The school's bulletin board.

Colorful flyers, notices, event reminders.

And in the corner: a printed sheet.

ATTENDANCE NOTIFICATION: Students flagged for intervention.

Mia leaned in.

There, third from the top: Sarah E.

Her stomach dropped.

This wasn't just about support.

It was about time.

That evening, Mia sat cross-legged on the floor of her room, the slip of paper still in her hand. She held it loosely, letting the weight of the ink and meaning settle into her palm.

She placed it beside the others—post-it notes, corner scraps, old messages Sarah had scrawled over the weeks in her quieter moments. Most of them were mundane, even awkward.

But this one was different.

Unsolicited.

Unafraid.

She carefully flattened it, added a tiny dot at the corner.

It was her code—one dot meant mutual recognition.

The beginning of an alliance.

In the hallway outside her room, the apartment was quiet. Too quiet. She closed the folder, then turned out the light.

Before sleep, she whispered to herself:

"Don't lose her in the system."

She sat up in bed before dawn, restlessness cracking her sleep into sharp, incomplete fragments. The line on the attendance notice still echoed behind her eyes.

Sarah didn't know.

Not yet.

Mia pushed the blanket aside and padded barefoot into the kitchen. She boiled water, then stood there, staring at the slow swirl inside the mug.

The folded thank-you note sat next to her notebook now. She touched it once more, as if confirming it had truly existed.
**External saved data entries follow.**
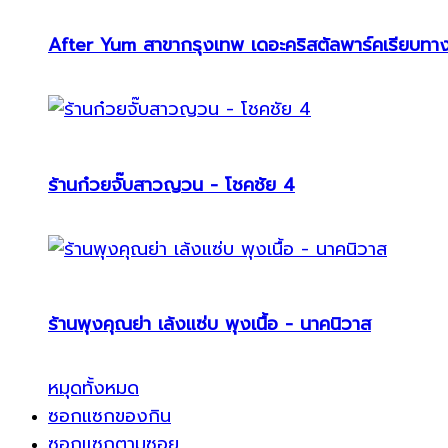
After Yum สาขากรุงเทพ เดอะคริสตัลพาร์คเรียบทา
ร้านก๋วยจั๊บสาวญวน - โชคชัย 4
ร้านพุงคุณย่า เล้งแซ่บ พุงเนื้อ - นาคนิวาส
หมุดทั้งหมด
ซอกแซกของกิน
ซอกแซกตามซอย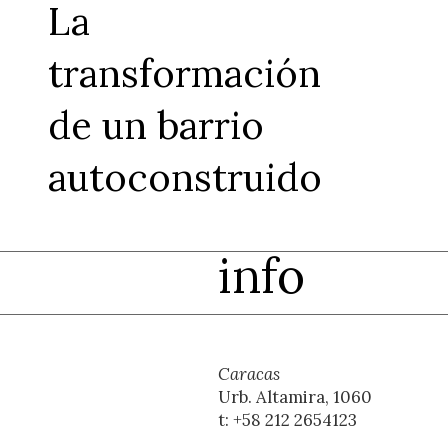
La
transformación
de un barrio
autoconstruido
info
Caracas
Urb. Altamira, 1060
t: +58 212 2654123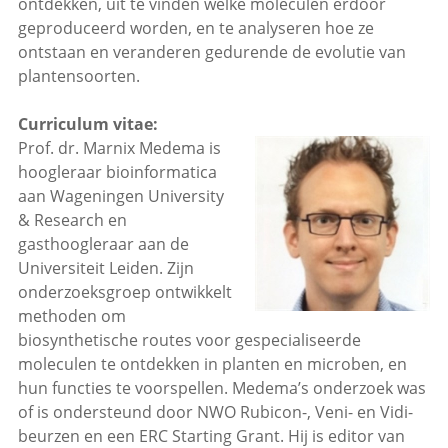
ontdekken, uit te vinden welke moleculen erdoor
geproduceerd worden, en te analyseren hoe ze
ontstaan en veranderen gedurende de evolutie van
plantensoorten.
Curriculum vitae:
Prof. dr. Marnix Medema is
hoogleraar bioinformatica
aan Wageningen University
& Research en
gasthoogleraar aan de
Universiteit Leiden. Zijn
onderzoeksgroep ontwikkelt
methoden om
biosynthetische routes voor gespecialiseerde
moleculen te ontdekken in planten en microben, en
hun functies te voorspellen. Medema’s onderzoek was
of is ondersteund door NWO Rubicon-, Veni- en Vidi-
beurzen en een ERC Starting Grant. Hij is editor van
Then she flipped the notebook open again.

Alliance formed. Response accepted. Risk escalating.

She paused.

System threat timeline advanced.

She underlined it.

Then drew a small circle—her symbol for intervention readiness. And next to it: Priority: protect link.
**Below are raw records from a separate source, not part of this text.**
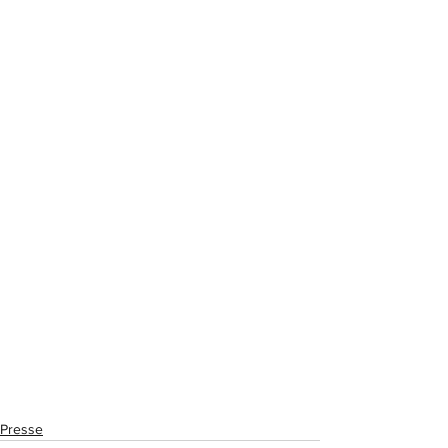
Presse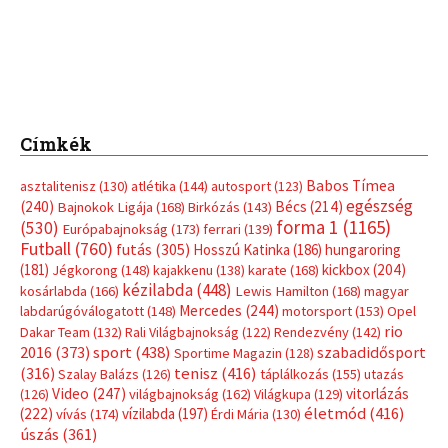
Címkék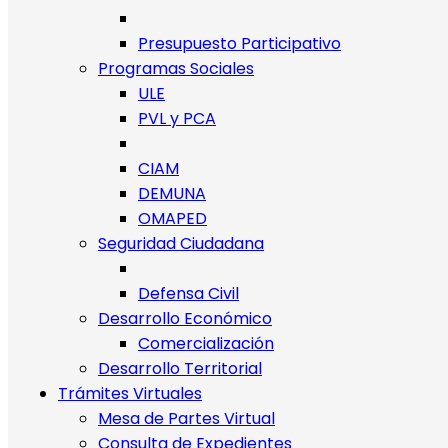
Presupuesto Participativo
Programas Sociales
ULE
PVL y PCA
CIAM
DEMUNA
OMAPED
Seguridad Ciudadana
Defensa Civil
Desarrollo Económico
Comercialización
Desarrollo Territorial
Trámites Virtuales
Mesa de Partes Virtual
Consulta de Expedientes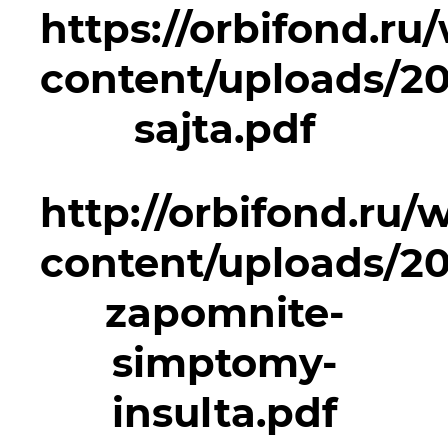
https://orbifond.ru
content/uploads/2
sajta.pdf
http://orbifond.ru/
content/uploads/20
zapomnite-
simptomy-
insulta.pdf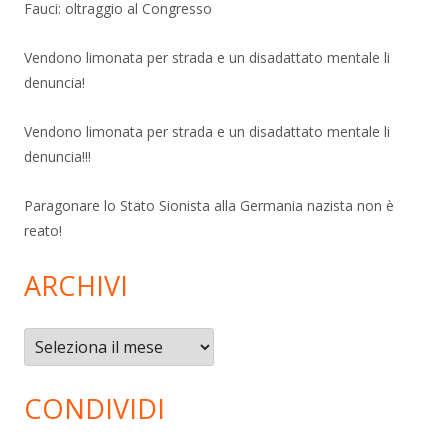
Fauci: oltraggio al Congresso
Vendono limonata per strada e un disadattato mentale li
denuncia!
Vendono limonata per strada e un disadattato mentale li
denuncia!!!
Paragonare lo Stato Sionista alla Germania nazista non è
reato!
ARCHIVI
Archivi
CONDIVIDI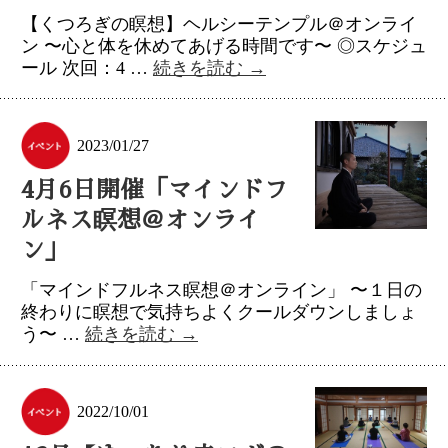
【くつろぎの瞑想】ヘルシーテンプル＠オンライ
ン 〜心と体を休めてあげる時間です〜 ◎スケジュ
ール 次回：4 …
続きを読む
→
2023/01/27
4月6日開催「マインドフ
ルネス瞑想＠オンライ
ン」
「マインドフルネス瞑想＠オンライン」 〜１日の
終わりに瞑想で気持ちよくクールダウンしましょ
う〜 …
続きを読む
→
2022/10/01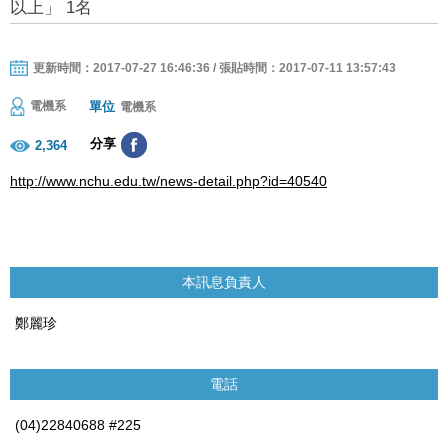
以上」 1名
更新時間：2017-07-27 16:46:36 / 張貼時間：2017-07-11 13:57:43
單位
電機系
電機系
分享
2,364
http://www.nchu.edu.tw/news-detail.php?id=40540
本訊息負責人
鄭麗珍
電話
(04)22840688 #225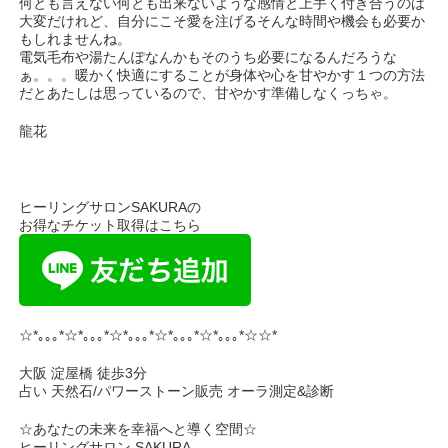
何とも言えない何とも出来ないような感情と上手く付き合うのは
大変だけれど、自分にこそ愛を注げるそんな時間や機会も必要か
もしれませんね。
電気毛布や湯たんぽなんかもそのうち必要になるんだろうな
ぁ。。。暖かく快適にすることが身体や心を甘やかす１つの方法
だとあたしは思っているので、甘やかす準備しなくっちゃ。
龍花
ヒーリングサロンSAKURAの
お得なチケット取得はこちら
☆*｡｡｡*☆*｡｡｡*☆*｡｡｡*☆*｡｡｡*☆*｡｡｡*☆☆*
大阪 淀屋橋 徒歩3分
占い 天然石/パワーストーン販売 オーラ測定&診断
☆あなたの未来を幸福へと導く空間☆
ヒーリングサロン SAKURA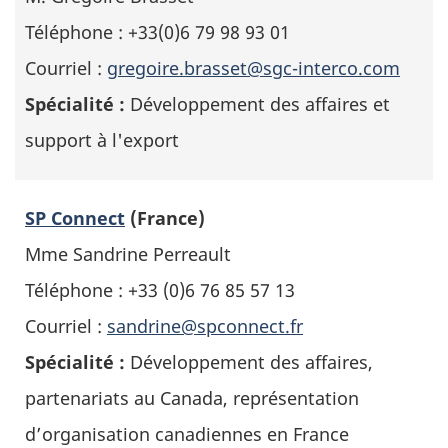
Téléphone : +33(0)6 79 98 93 01
Courriel :
gregoire.brasset@sgc-interco.com
Spécialité :
Développement des affaires et
support à l'export
SP Connect
(France)
Mme Sandrine Perreault
Téléphone : +33 (0)6 76 85 57 13
Courriel :
sandrine@spconnect.fr
Spécialité :
Développement des affaires,
partenariats au Canada, représentation
d’organisation canadiennes en France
She closed the book again and looked at the rising light outside.

Today would be different.

Not because of what was spoken.

But because something, for once, had been heard.
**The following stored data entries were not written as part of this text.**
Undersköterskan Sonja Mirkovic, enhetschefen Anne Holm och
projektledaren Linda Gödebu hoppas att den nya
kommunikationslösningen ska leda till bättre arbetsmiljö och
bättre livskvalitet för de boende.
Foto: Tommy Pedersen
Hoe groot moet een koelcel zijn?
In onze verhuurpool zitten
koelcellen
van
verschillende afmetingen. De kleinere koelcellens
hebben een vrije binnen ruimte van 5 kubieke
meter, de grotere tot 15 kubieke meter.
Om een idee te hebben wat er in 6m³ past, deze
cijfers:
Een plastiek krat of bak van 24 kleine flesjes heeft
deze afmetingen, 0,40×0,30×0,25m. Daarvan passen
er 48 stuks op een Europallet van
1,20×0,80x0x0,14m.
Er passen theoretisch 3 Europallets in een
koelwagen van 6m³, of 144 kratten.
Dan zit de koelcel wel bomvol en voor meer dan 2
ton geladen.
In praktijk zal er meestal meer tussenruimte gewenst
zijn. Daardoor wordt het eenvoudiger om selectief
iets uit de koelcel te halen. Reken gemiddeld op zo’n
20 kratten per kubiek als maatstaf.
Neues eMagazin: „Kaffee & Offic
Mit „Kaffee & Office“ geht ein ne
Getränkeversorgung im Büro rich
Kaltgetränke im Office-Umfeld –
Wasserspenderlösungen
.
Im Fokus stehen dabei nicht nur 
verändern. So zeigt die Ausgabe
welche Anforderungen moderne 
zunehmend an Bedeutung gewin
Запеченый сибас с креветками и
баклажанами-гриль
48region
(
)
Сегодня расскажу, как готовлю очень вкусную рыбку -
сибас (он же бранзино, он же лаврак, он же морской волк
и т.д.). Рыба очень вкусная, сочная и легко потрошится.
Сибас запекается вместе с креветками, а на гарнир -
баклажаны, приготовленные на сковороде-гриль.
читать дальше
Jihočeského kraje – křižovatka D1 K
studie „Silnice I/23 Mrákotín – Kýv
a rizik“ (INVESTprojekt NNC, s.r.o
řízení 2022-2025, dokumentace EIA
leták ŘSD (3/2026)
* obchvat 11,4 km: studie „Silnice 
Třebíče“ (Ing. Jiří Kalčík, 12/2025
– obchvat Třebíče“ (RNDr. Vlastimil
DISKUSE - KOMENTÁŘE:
In first period, Mia stood against the back wall, half in shadow. She watched as Sarah shuffled in, backpack low on one shoulder, eyes cast downward but not dulled.

She sat near the window. Not at the center. Not at the edge.

Somewhere in between.

Mia took that as a sign.

The teacher started speaking, chalk squeaking against the board. A breeze stirred the blinds. Someone passed a pencil. Someone yawned.

And Sarah opened her notebook.

Not to draw.

To write.

Mia couldn't see what the words were. But she saw the way Sarah's brow furrowed. The way her pen didn't pause.

It was a beginning.

And sometimes beginnings looked like nothing at all—except to the one who needed it most.

Between classes, Mia stood near the stairwell, watching the tide of bodies part and collapse again. Sarah passed close—closer than before. Their eyes didn't meet. But Sarah's pace slowed just enough for Mia to see.

She was carrying the folded napkin note.

Still folded. Still held.

Still hers.

Mia stepped aside, her heart beating fast and strange.

This wasn't rescue.

It was recognition.

And that—maybe more than anything—was how trust began.